DATA LISTING:
▶
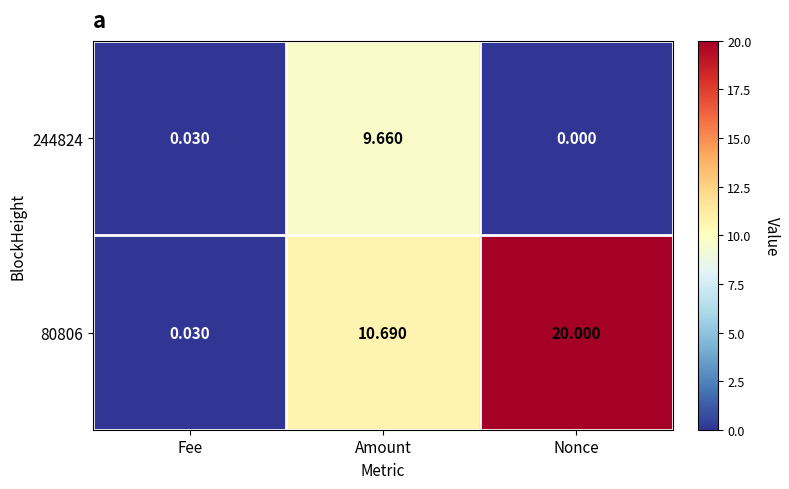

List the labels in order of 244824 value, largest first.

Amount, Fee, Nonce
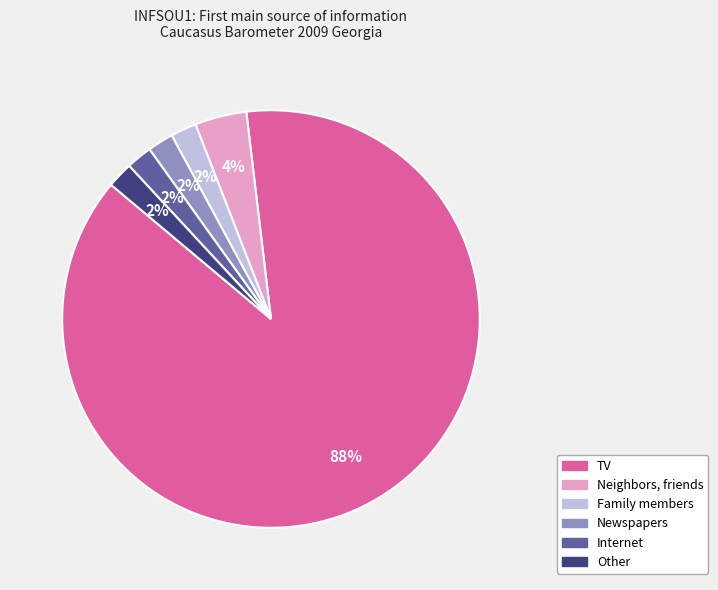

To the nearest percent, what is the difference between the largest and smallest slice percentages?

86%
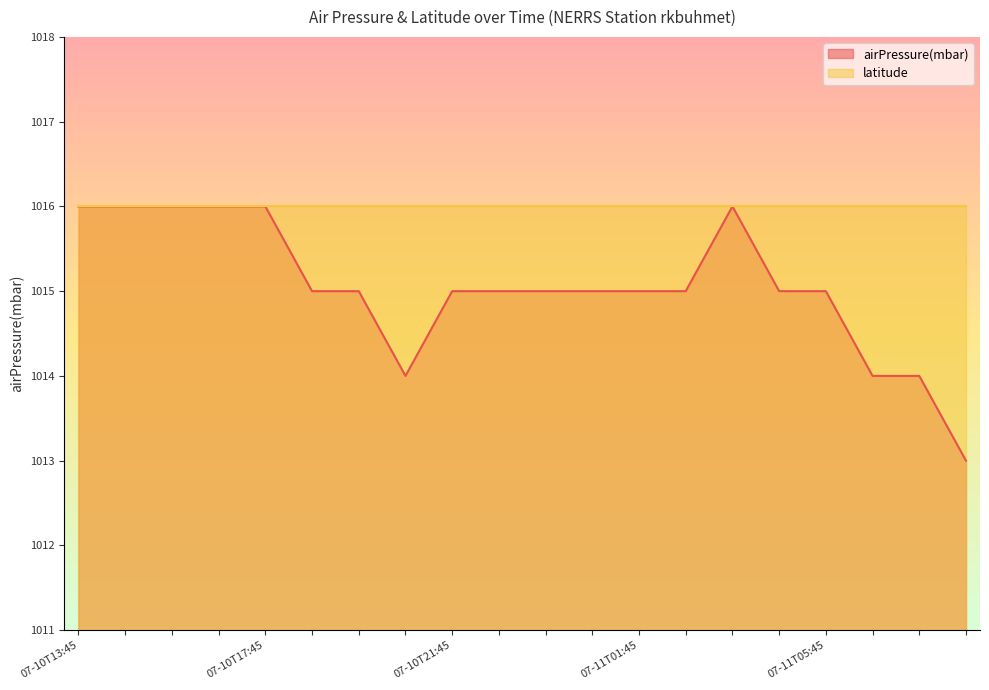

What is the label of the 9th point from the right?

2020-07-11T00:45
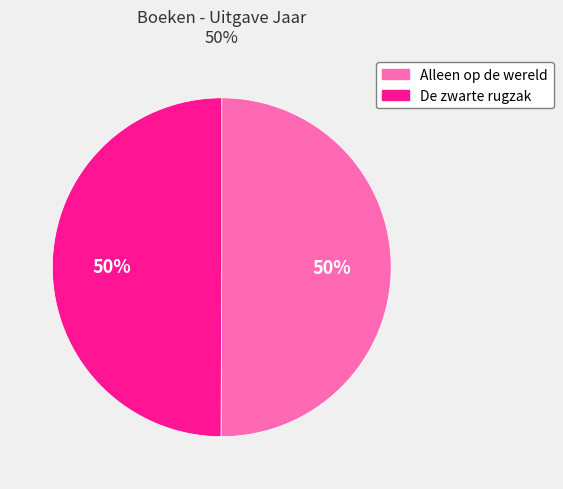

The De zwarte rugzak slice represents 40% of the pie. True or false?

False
◀
▶
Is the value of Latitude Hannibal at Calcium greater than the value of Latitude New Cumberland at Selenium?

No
◀
Count the lines in the material above that contain the string "largest", matching case exactly. State only the number.

TASK RESULT: 2